- **Requirement**
Render every text line in the rows below as a JSON list of strings, one string per line, skipping blank lines. Leave the pictures out of the answer.
— start Records for this task —
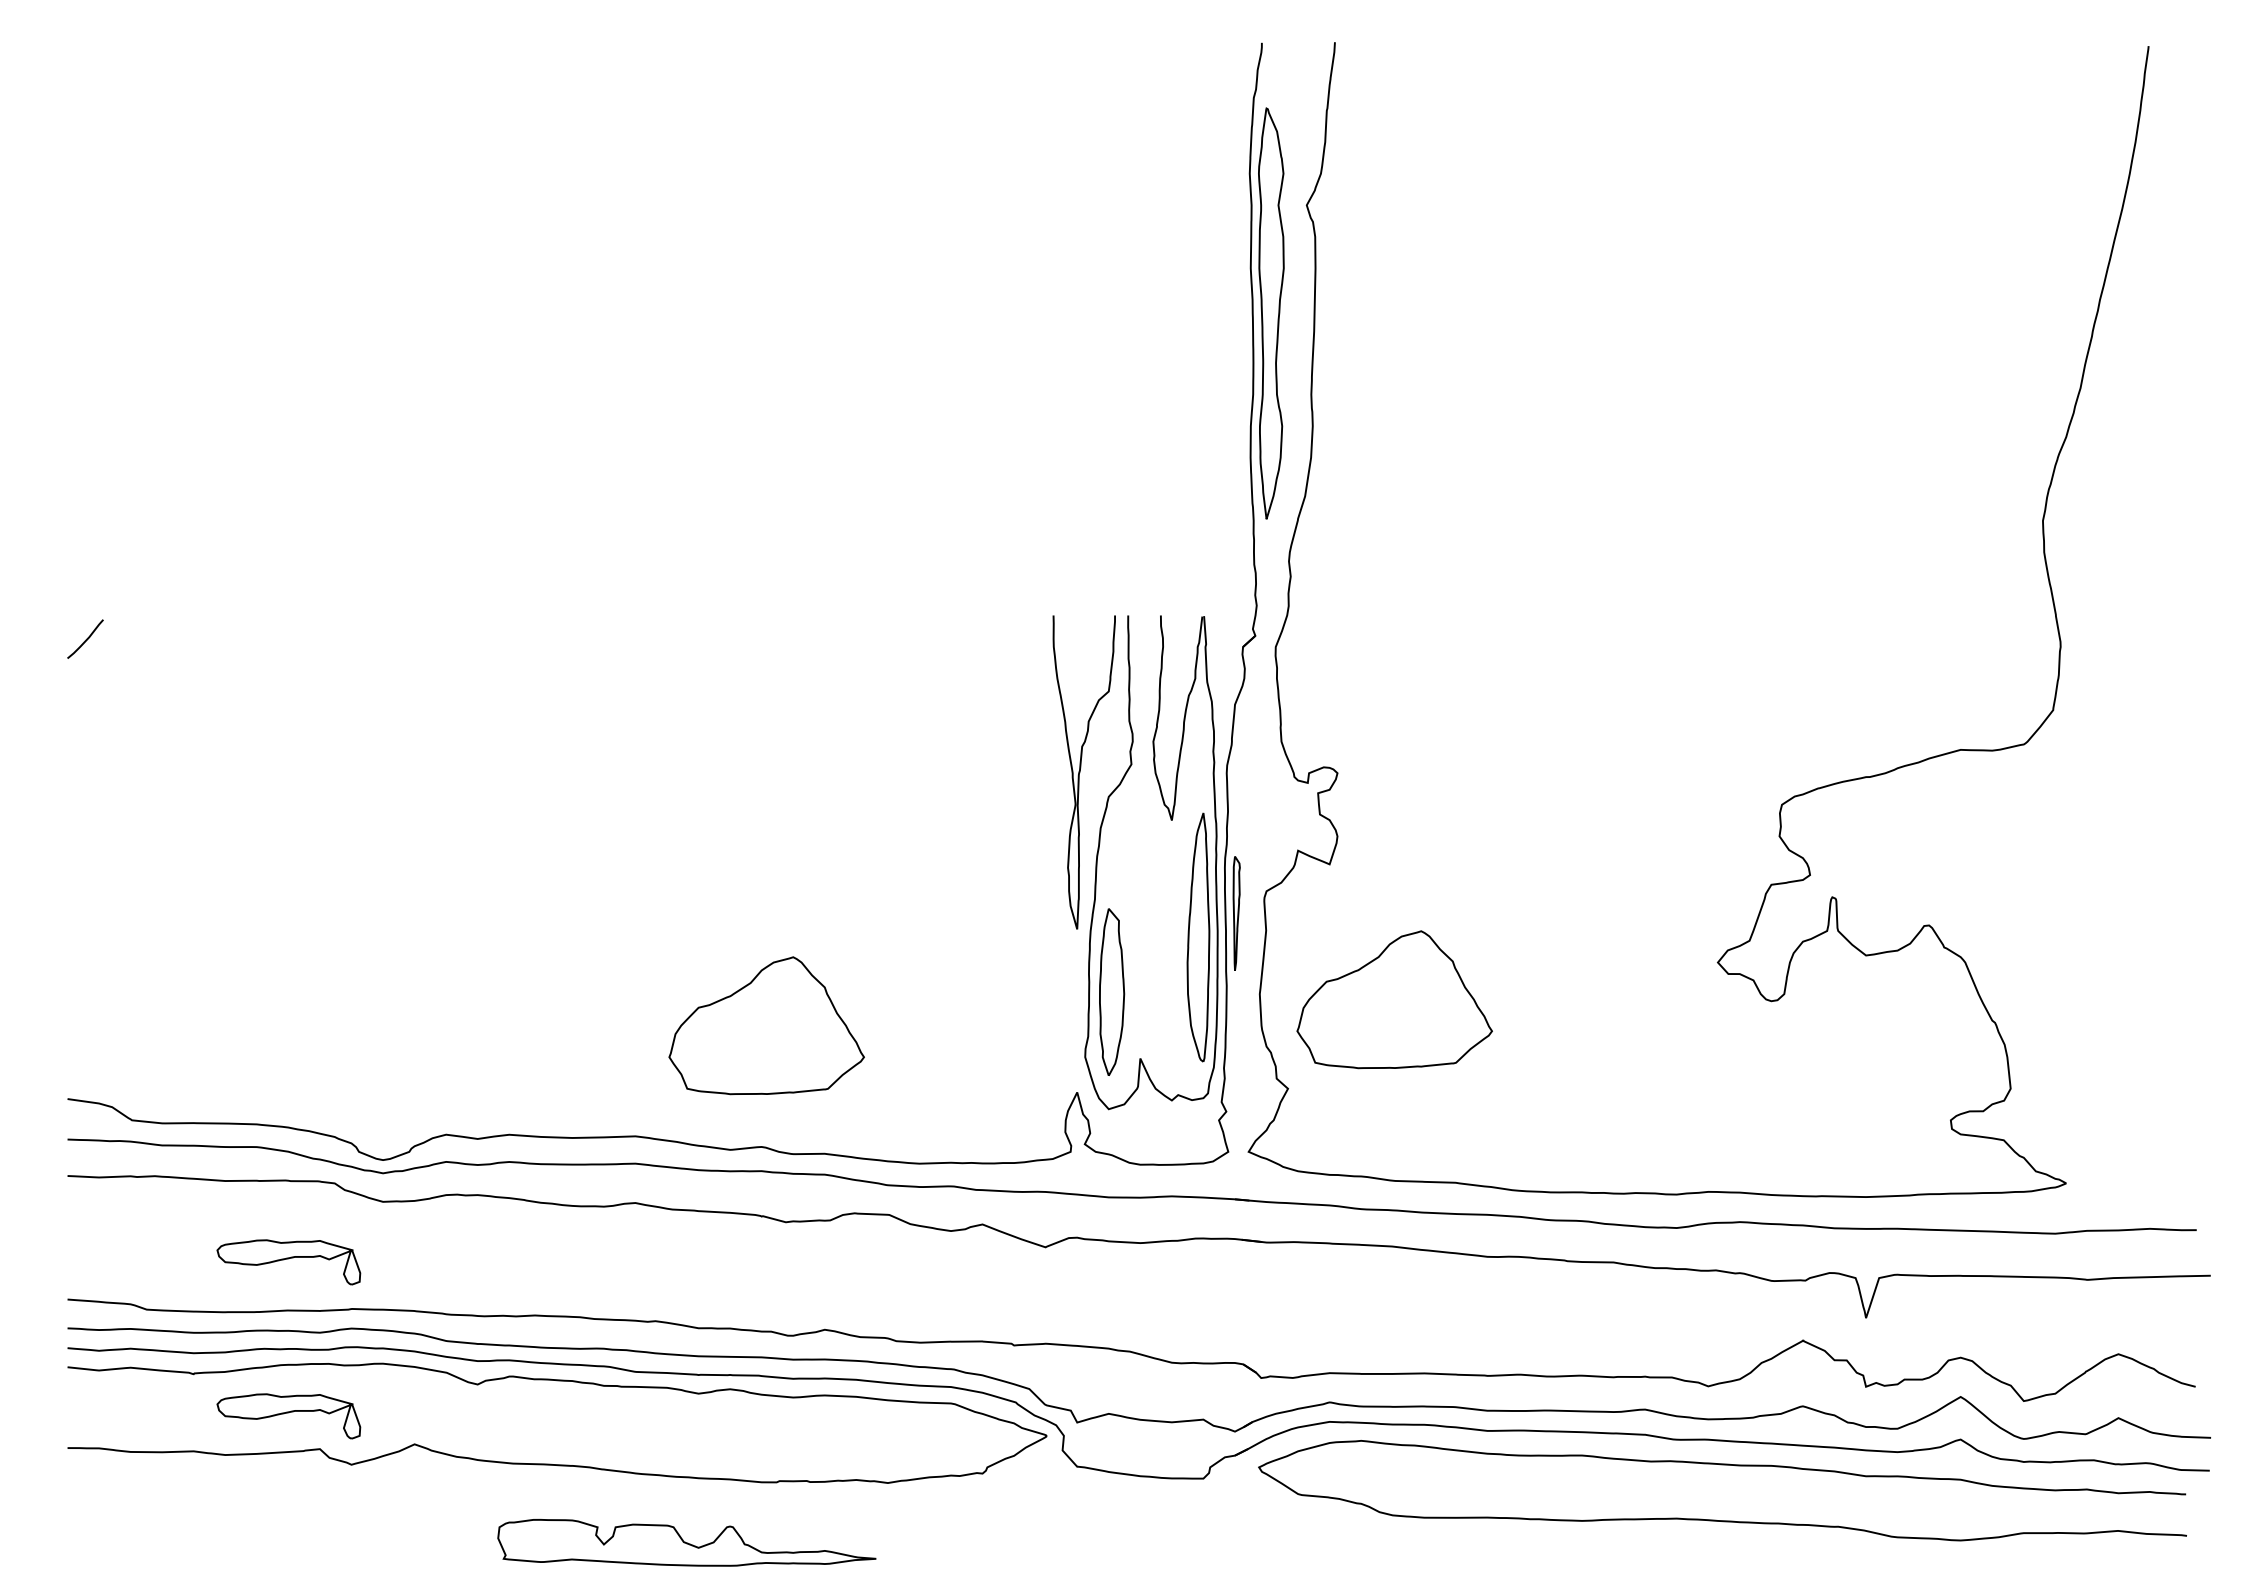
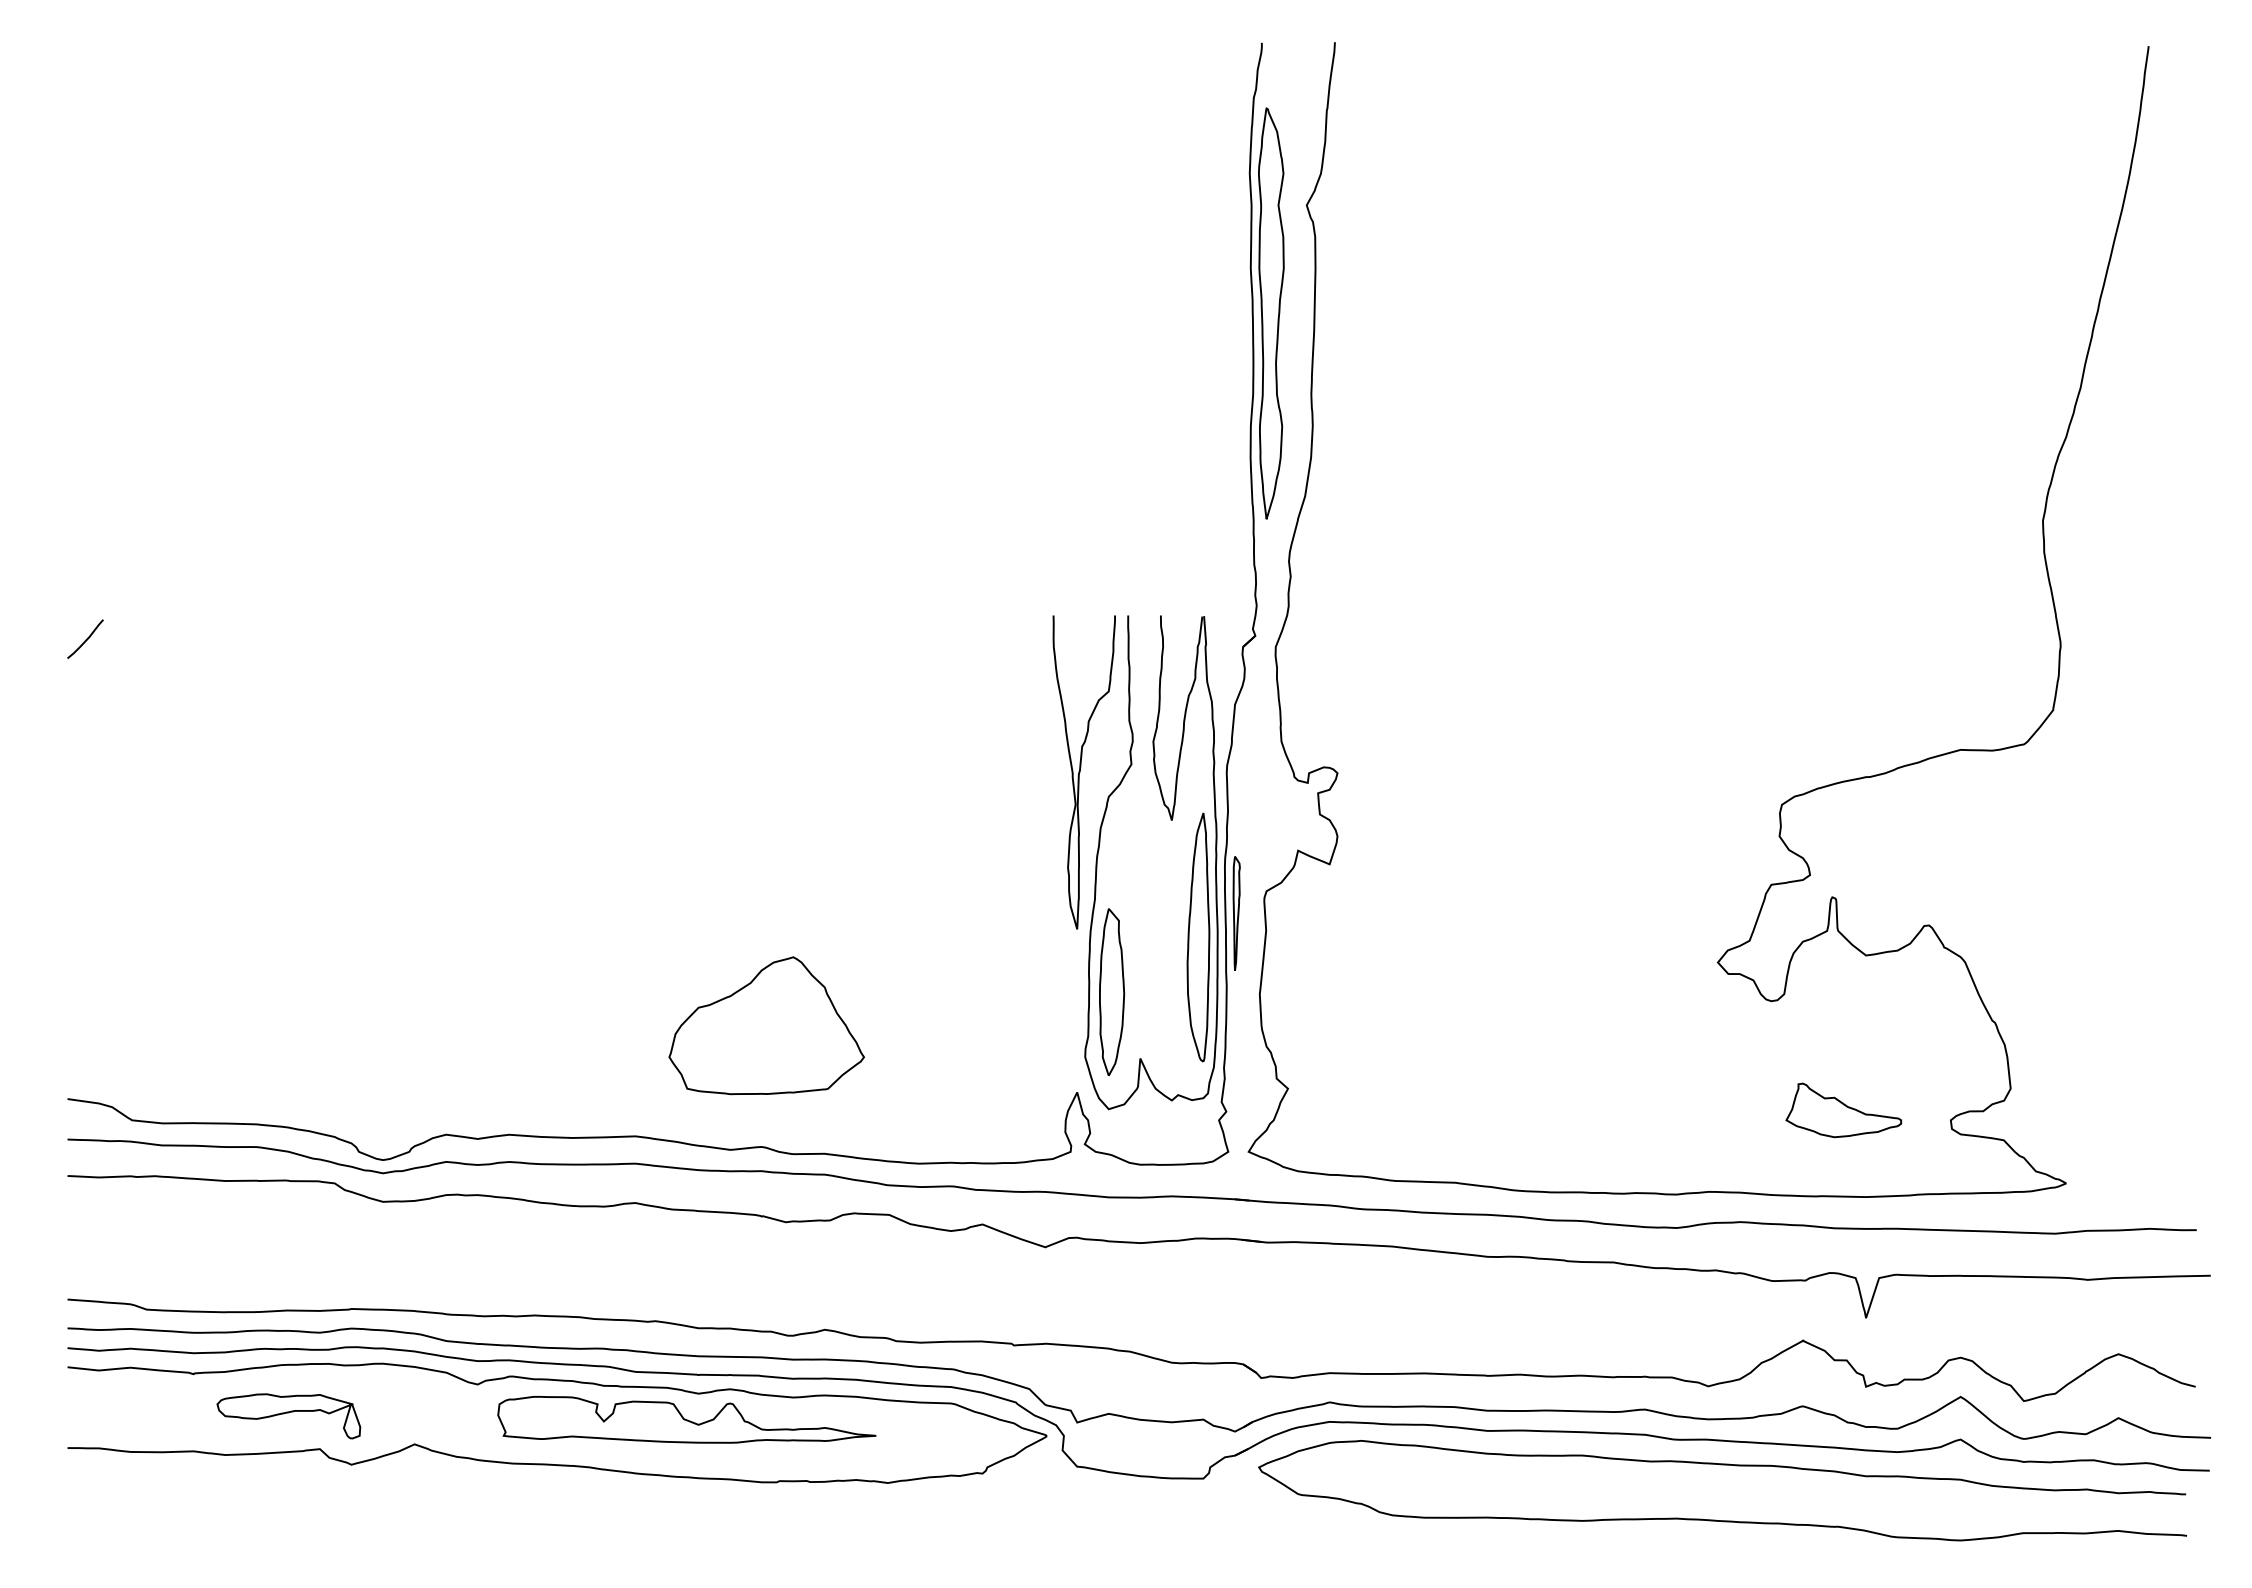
part at (1394, 999): present -> none
part at (1843, 1110): none -> present
part at (288, 1262): present -> none
part at (686, 1542) position: (686, 1542) -> (686, 1419)
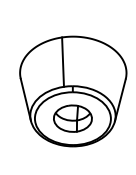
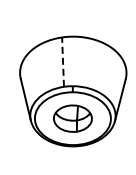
line at (63, 62): solid -> dashed
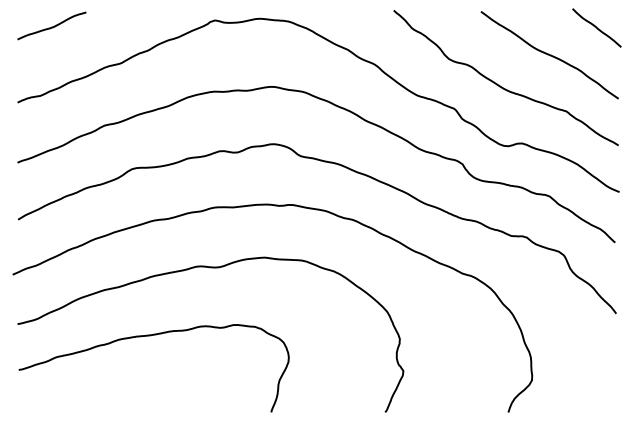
— end Records for this task —
- **The output**
[
  "part at (1394, 999): present -> none",
  "part at (1843, 1110): none -> present",
  "part at (288, 1262): present -> none",
  "part at (686, 1542) position: (686, 1542) -> (686, 1419)",
  "line at (63, 62): solid -> dashed"
]